Dale also offered advice to young journalists covering a political beat. Best practices, he said, require reporters to:

  1. Call out politicians when they lie. If fact checking suffers, then journalists aren’t doing their job of holding people in power accountable and they can get away with misleading the public.
  1. Pay attention to the other side, and not just the fringe extremist publications such as Breitbart and infowars.com. It’s important to learn about more moderate, rational viewpoints that differ from your own because it is impossible to report accurately on what is going on if you exist in an echo chamber.
  1. Recognize that documentation and evidence are paramount. People need solid proof before they will believe what a journalist is reporting. The Star, Dale said, learned this from the Ford crack video story. Journalists have to provide photos and video footage to back up their stories: “People want proof. They didn’t believe us when we said we saw the video ourselves.”
  1. Be as publicly human as possible by making clear how you go about your job and why you do what you do. Part of trust-building, he said, involves demonstrating that journalists are human and relatable people who are doing the best job they can.
  1. Avoid prognostication. Dale said it’s easy to slip from analysis into opinion, and that further entrenches distrust of the media among people who want verified facts and transparency about how the reporting was done and how the information was obtained.
  1. Become versed in policy issues. Deep knowledge will help reporters produce analysis and investigations that are essential to a well-functioning democracy.
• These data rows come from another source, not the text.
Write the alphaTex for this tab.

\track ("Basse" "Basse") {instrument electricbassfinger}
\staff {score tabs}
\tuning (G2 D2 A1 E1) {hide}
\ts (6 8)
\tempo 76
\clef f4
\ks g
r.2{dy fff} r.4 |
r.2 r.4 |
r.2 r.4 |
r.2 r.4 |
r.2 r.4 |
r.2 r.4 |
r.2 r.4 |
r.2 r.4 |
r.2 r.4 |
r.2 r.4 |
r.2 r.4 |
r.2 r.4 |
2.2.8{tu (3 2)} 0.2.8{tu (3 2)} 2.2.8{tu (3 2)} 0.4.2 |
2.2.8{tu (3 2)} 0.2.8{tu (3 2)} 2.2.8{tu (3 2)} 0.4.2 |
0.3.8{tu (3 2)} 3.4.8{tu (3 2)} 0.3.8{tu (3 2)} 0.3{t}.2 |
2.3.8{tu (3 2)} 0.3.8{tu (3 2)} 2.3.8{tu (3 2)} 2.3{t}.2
Dale said that despite the shortcomings in the Trump coverage, a lot of important and great reporting was done over the past year.

He cited the impressive number of stories journalists uncovered about Trump by the end of the election campaign, pointing to everything from the leaked video where the candidate bragged about sexual assault, to the scandals surrounding alleged ties to Russia.

“This election was a triumph for investigative reporting,” Dale said, noting that there is “such a demand from people for investigative reporting, for smart commentary, for policy analysis.

“This is a wonderful time for journalists to do journalism.”